[CHAPTER XXXVII]
JEREMIAH AND HIS PROPHECIES
Jer. i. 1-v. 31
"Count me o'er earth's chosen heroes—they were souls that stood alone,
While the men they agonised for hurled the contumelious stone;
Stood serene, and down the future saw the golden beam incline
To the side of perfect justice, mastered by their faith divine,
By one man's plain truth to manhood and to God's supreme design."
Lowell.
Truly Jeremiah was a prophet of evil. The king might have addressed him in the words with which Agamemnon reproaches Kalchas.[852]
"Augur accursed! denouncing mischief still:
Prophet of plagues, for ever boding ill!
Still must that tongue some wounding message bring,
And still thy priestly pride provoke thy king."
Never was there a sadder man.[853] Like Phocion, he believed in the enemies of his country more than he believed in his own people. He saw "Too late" written upon everything. He saw himself all but universally execrated as a coward, as a traitor, as one who weakened the nerves and damped the courage of those who were fighting against fearful odds for their wives and children, the ashes of their fathers, their altars, and their hearths. It had become his fixed conviction that any prophets—and there were a multitude of them—who prophesied peace were false prophets, and ipso facto proved themselves conspirators against the true well-being of the land.[854] In point of fact, Jeremiah lived to witness the death-struggle of the idea of religion in its predominantly national character (vii. 8-16, vi. 8). "The continuity of the national faith refused to be bound up with the continuance of the nation. When the nation is dissolved into individual elements, the continuity and ultimate victory of the true faith depends on the relations of Jehovah to individual souls out of which the nation shall be bound up."[855]
And now a sad misfortune happened to Jeremiah. His home was not at Jerusalem, but at Anathoth, though he had long been driven from his native village by the murderous plots of his own kindred, and of those who had been infuriated by his incessant prophecies of doom. When the Chaldæans retired from Jerusalem to encounter Pharaoh, he left the distressed city for the land of Benjamin, "to receive his portion from thence in the midst of the people"—apparently, for the sense is doubtful, to claim his dues of maintenance as a priest. But at the city gate he was arrested by Irijah, the son of Shelemiah, the captain of the watch, who charged him with the intention of deserting to the Chaldæans. Jeremiah pronounced the charge to be a lie; but Irijah took him before the princes, who hated him, and consigned him to dreary and dangerous imprisonment in the house of Jonathan the scribe. In the vaults of this "house of the pit" he continued many days.[856] The king sympathised with him: he would gladly have delivered him, if he could, from the rage of the princes; but he did not dare.[857]
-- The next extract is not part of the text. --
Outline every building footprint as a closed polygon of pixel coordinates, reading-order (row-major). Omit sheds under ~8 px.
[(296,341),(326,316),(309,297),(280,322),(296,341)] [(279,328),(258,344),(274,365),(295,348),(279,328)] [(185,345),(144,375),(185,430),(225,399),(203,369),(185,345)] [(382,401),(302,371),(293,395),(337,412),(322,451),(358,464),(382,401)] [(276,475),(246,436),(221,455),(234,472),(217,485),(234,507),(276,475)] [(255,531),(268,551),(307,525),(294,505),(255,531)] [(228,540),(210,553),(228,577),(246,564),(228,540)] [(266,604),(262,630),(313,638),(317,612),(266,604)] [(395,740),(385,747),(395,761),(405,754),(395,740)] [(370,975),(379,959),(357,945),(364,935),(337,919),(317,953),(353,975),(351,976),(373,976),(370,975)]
Meanwhile, the siege went on, and the people never forgot the anguish of despair with which they waited the reinvestiture of the city. Ever since that day it has been kept as a fast—the fast of Tebeth. Zedekiah, yearning for some advice, or comfort—if comfort were to be had—from the only man whom he really trusted, sent for Jeremiah to the palace, and asked him in despicable secrecy, "Is there any word from the Lord?" The answer was the old one: "Yes! Thou shalt be delivered into the hands of the King of Babylon." Jeremiah gave it without quailing, but seized the opportunity to ask on what plea he was imprisoned. Was he not a prophet? Had he not prophesied the return of the Chaldæan host? Where now were all the prophets who had prophesied peace? Would not the king at least save him from the detestable prison in which he was dying by inches?